The Dallas Morning News’ architecture critic profiles one of the city’s most important current architects.

Writing in The Dallas Morning News, Mark Lamster highlights the career of architect Ron Stelmarski, who has played an instrumental in the reshaping of Dallas’ architecture.
As Lamster explains, “You know his buildings even if you don’t know his name, because you will find them in virtually every neighborhood of this city and its suburbs — Downtown, West Village, Deep Ellum, Oak Cliff — stretching from Red Bird Mall to the Frisco Star.” Stelmarski’s projects are varied: “There are skyscrapers, residential projects, works of adaptive reuse, medical centers and civic buildings, not to mention master planning for Fair Park.”
While his designs, like the ominous Richard Group building that looms over its West Village neighbors, are not always popular with the public, Lamster writes, “The precision and sculptural clarity of his work has earned his projects a seemingly endless string of professional accolades.”

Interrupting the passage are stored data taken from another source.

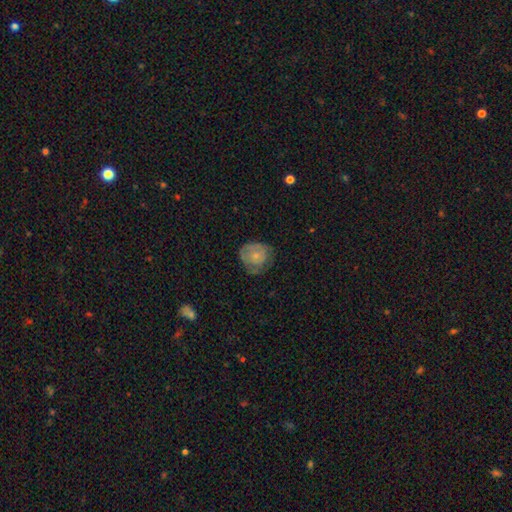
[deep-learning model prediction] smooth 57%, featured or disk 35%, star or artifact 8%. Down the decision tree: how rounded — round (79%); merging — none (53%).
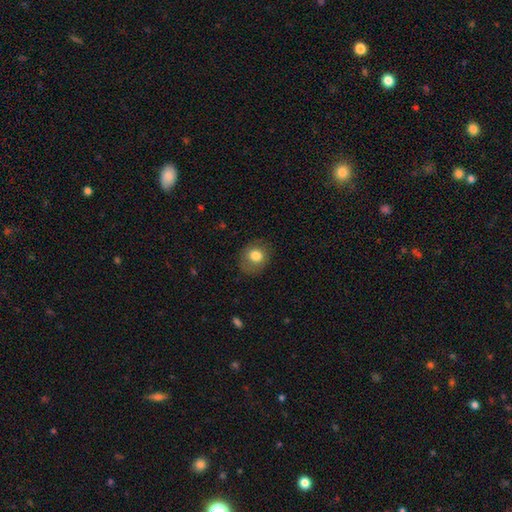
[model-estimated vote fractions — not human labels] smooth-or-featured: smooth: 80% | featured or disk: 11% | star or artifact: 9%
  how-rounded: round: 71% | in between: 28% | cigar-shaped: 1%
  merging: none: 74% | minor disturbance: 18% | major disturbance: 7% | merger: 1%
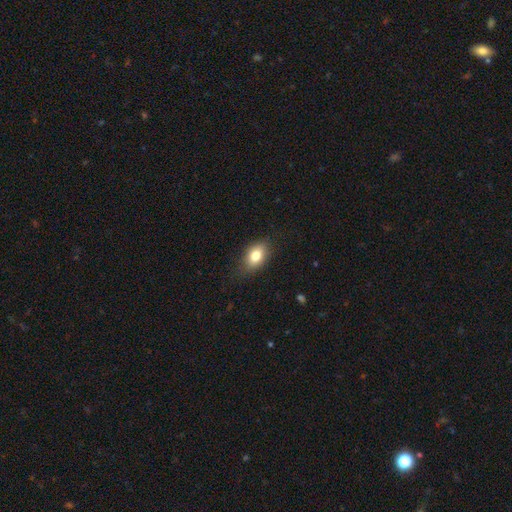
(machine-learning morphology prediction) Smooth or featured? smooth (80%)
How rounded? in between (84%)
Merging? none (81%)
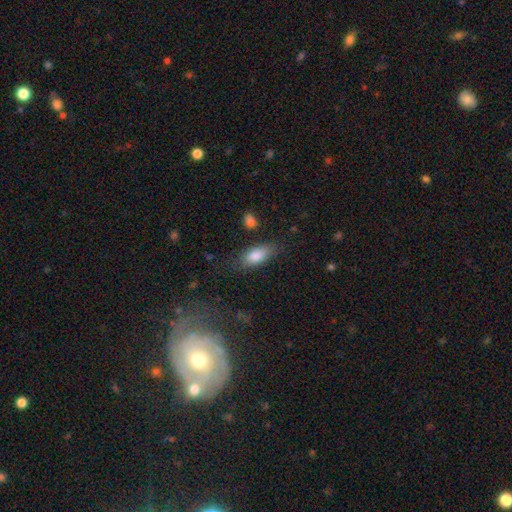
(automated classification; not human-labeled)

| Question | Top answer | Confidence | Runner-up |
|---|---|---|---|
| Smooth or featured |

Lamster describes Stelmarski’s Dallas-area projects, which “exhibit a consistent and distinctive rigor.” For Lamster, the most important of these is the 15-story Galbraith, a mixed-income building designed to make a statement. “That statement: Affordable housing matters, and so does architectural quality.” As Lamster explains, “It is the kind of building the city needs more of in terms of both aesthetics and function; the rare work of multi-family housing (affordable or otherwise) that eschews the generic and ubiquitous cheaply made greige block for genuine, thoughtful architecture.” While the building still includes over 300 parking spots, Lamster blames the city’s outdated zoning code for perpetuating onerous parking requirements.